Рабом родится человек,
Рабом в могилу ляжет,
И смерть ему едва ли скажет,
Зачем он шёл долиной чудной слез,
Страдал, рыдал, терпел, исчез.
— Он решительно никого не узнаёт, — рассказала Пушкину Екатерина Фёдоровна Муравьёва. — До того, как простудился, ему надолго вышло облегчение против прежнего... Раньше Константин Николаевич в такое буйство впадал, что хоть святых выноси, а после минувшего Рождества изрядно попустило болезного: на диво смирно себя вёл, ходил безобидно да разговаривал сам с собою. Не то и вовсе молчал, это было ему даже интереснее. И то сказать, разговоры ведь у него всегда одни и те же — о том, будто его преследуют тайные недруги...
Покинул дом Муравьёвых Пушкин в чрезвычайно расстроенных чувствах. В продолжение последующих нескольких лет его мысли нет-нет и возвращались к тому, сколь шатко душевное благополучие человека и сколь несправедлива и страшна утрата оного. Этакое состояние, пожалуй, куда хуже смерти.
Под гнётом упомянутых мыслей спустя три года у Александра Сергеевича родилось стихотворение:
Не дай мне бог сойти с ума.
Нет, легче посох и сума;
Нет, легче труд и глад.
Не то, чтоб разумом моим
Я дорожил; не то, чтоб с ним
Расстаться был не рад:
Когда б оставили меня
На воле, как бы резво я
Пустился в тёмный лес!
Я пел бы в пламенном бреду,
Я забывался бы в чаду
Нестройных, чудных грез.
И я б заслушивался волн,
И я глядел бы, счастья полн,
В пустые небеса;
И силен, волен был бы я,
Как вихорь, роющий поля,
Ломающий леса.
Да вот беда: сойди с ума,
И страшен будешь как чума,
Как раз тебя запрут,
Посадят на цепь дурака
И сквозь решётку как зверка
Дразнить тебя придут.
А ночью слышать буду я
Не голос яркий соловья,
Не шум глухой дубров —
А крик товарищей моих,
Да брань смотрителей ночных,
Да визг, да звон оков.
Между тем Батюшков, вопреки ожиданиям окружающих, к маю совершенно оправился от простуды и даже стал выходить на улицу. Душевная болезнь, разумеется, никуда не делась.
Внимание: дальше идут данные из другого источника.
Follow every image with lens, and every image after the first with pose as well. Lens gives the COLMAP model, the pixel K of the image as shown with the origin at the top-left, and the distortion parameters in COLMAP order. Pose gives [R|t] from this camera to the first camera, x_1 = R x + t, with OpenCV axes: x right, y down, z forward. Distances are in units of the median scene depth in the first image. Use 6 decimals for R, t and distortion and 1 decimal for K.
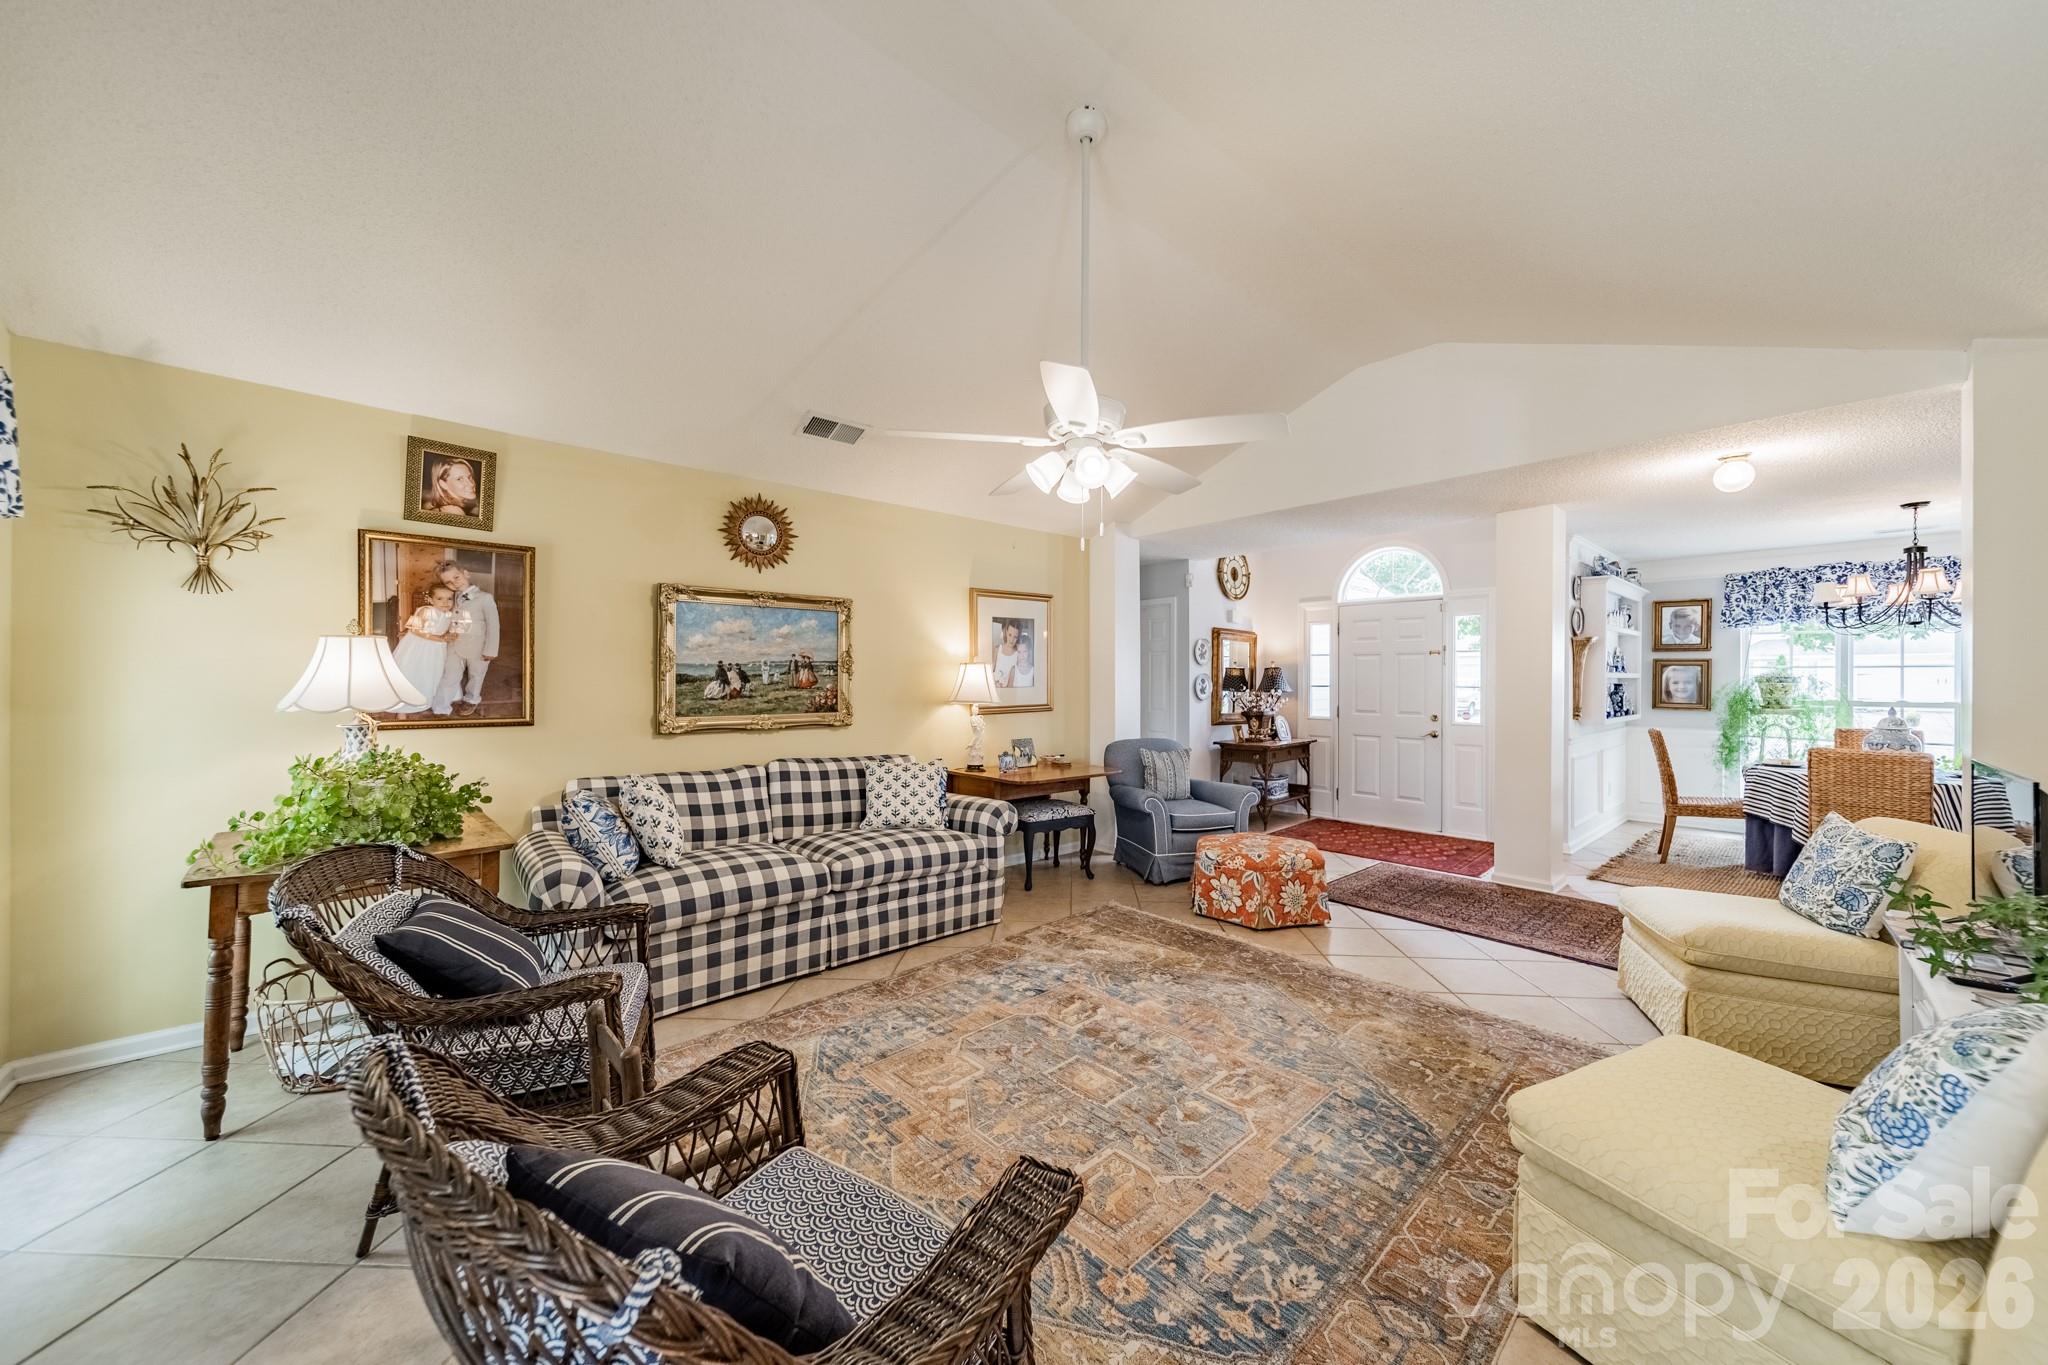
lens RADIAL K [[728.6, 0, 1014.5], [0, 728.6, 678.5], [0, 0, 1]] dist [0.009286, -0.000112]
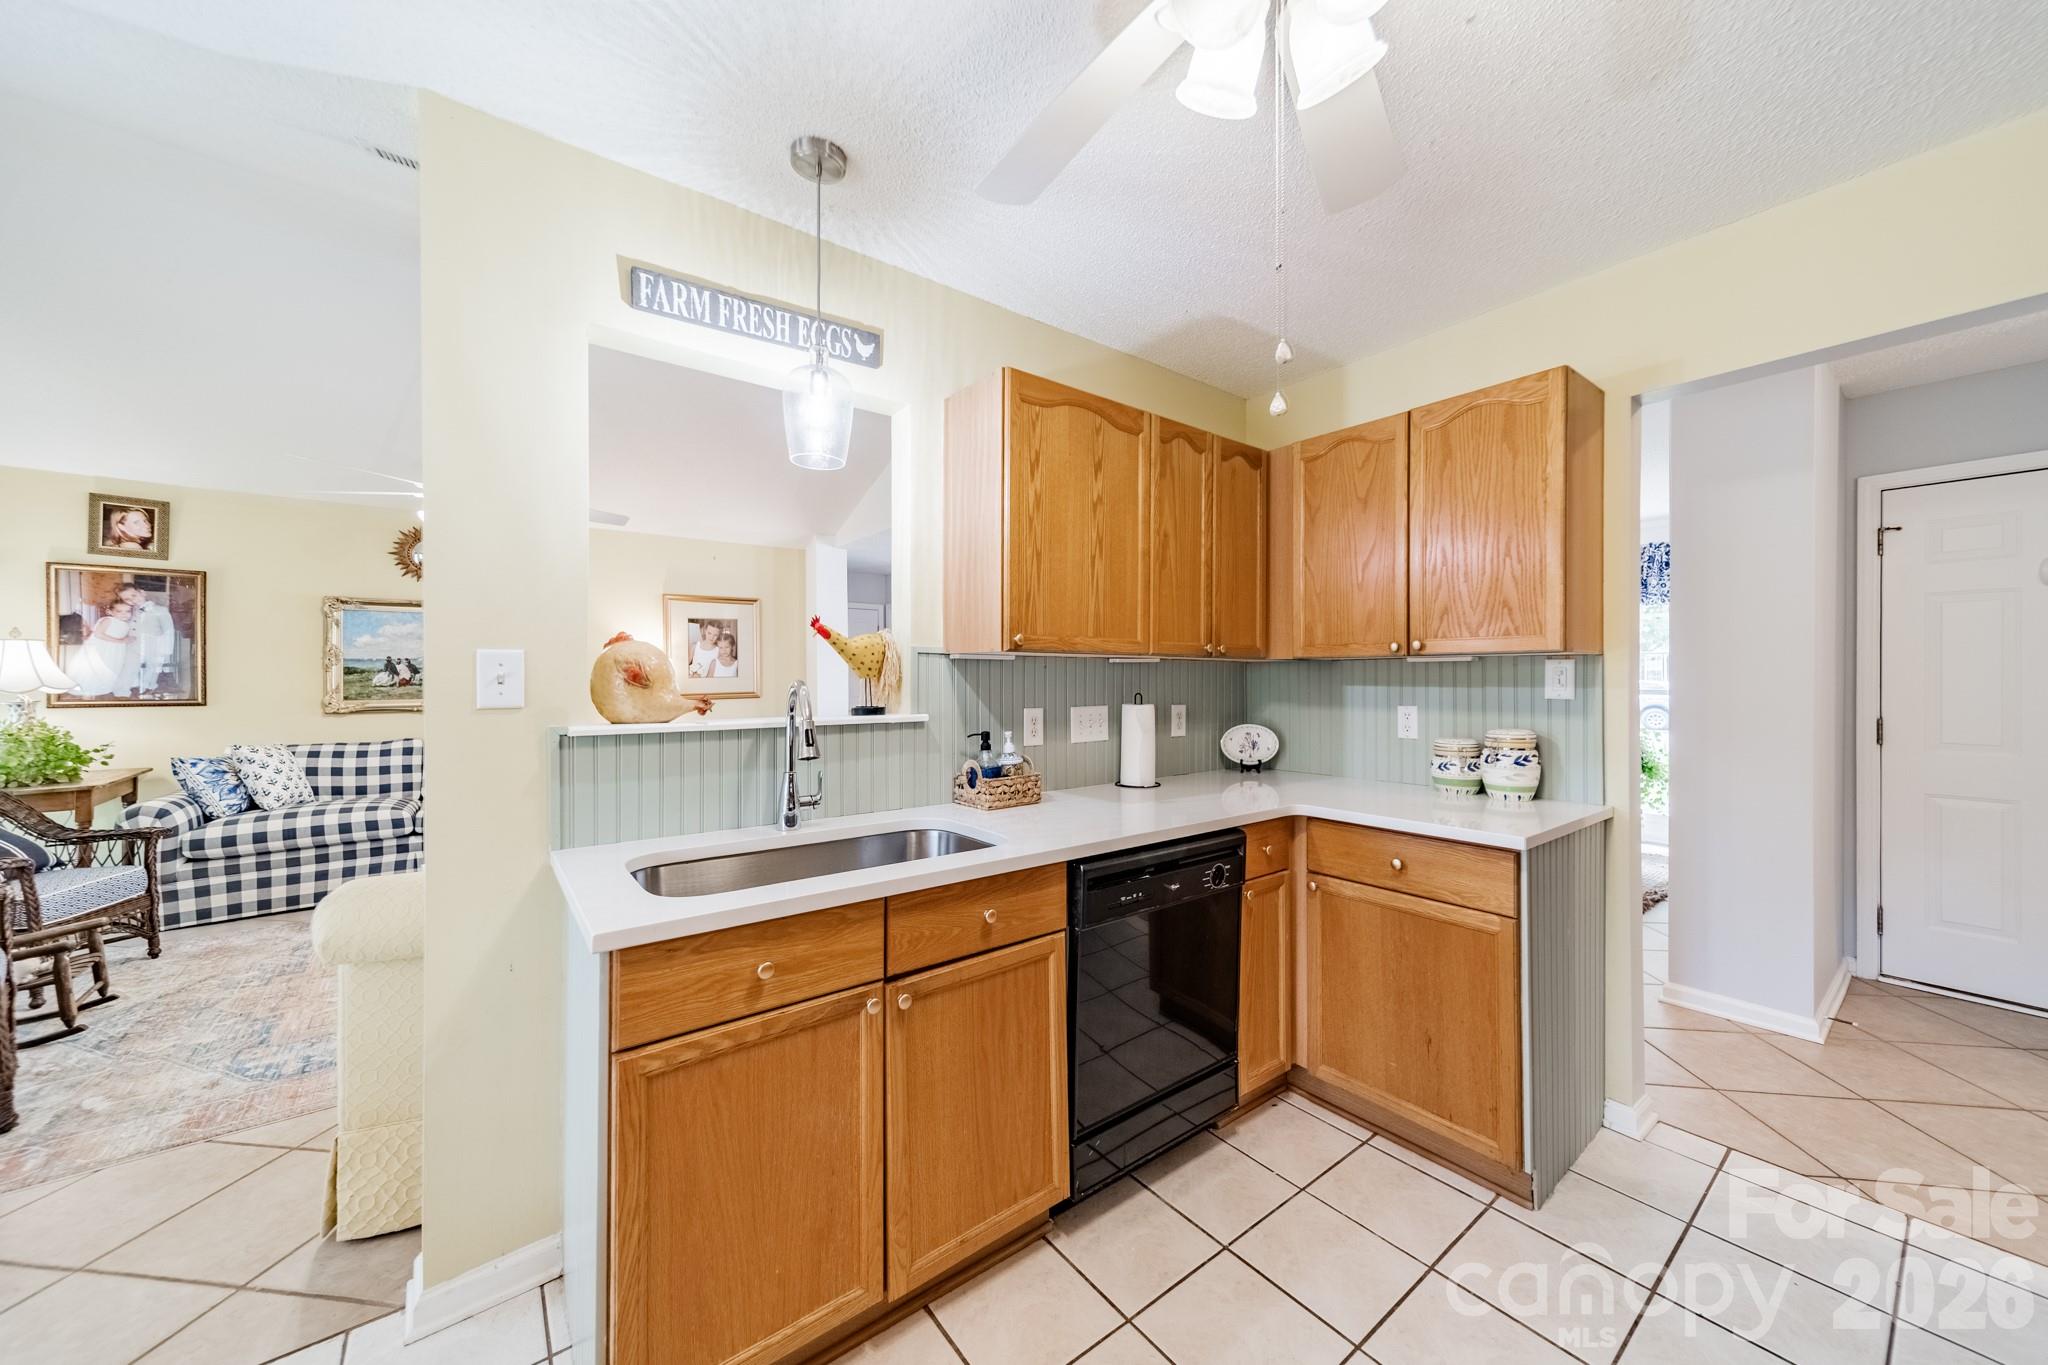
lens RADIAL K [[728.6, 0, 1034.7], [0, 728.6, 677.6], [0, 0, 1]] dist [0.009286, -0.000112]
pose [[0.997265, 0.000921, -0.073903, 0.986193], [-0.000048, 0.999930, 0.011817, -0.002503], [0.073909, -0.011781, 0.997195, -0.236033]]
В 1833 году Константина Николаевича перевёз в Вологду его племянник и поселил в своей семье. С тех пор миновало двадцать два года, прежде чем старый поэт ушёл из этого мира, пережив всех своих друзей. Впрочем, трудно представить, что это была за жизнь. Во всяком случае, в одну из редких минут просветления разума, когда его спросили, отчего он больше не пишет стихи, Батюшков признался:
— Что писать мне и что говорить о стихах моих? Я похож на человека, который не дошёл до цели своей, а нёс он на голове красивый сосуд, чем-то наполненный. Сосуд сорвался с головы, упал и разбился вдребезги. Поди узнай теперь, что в нём было!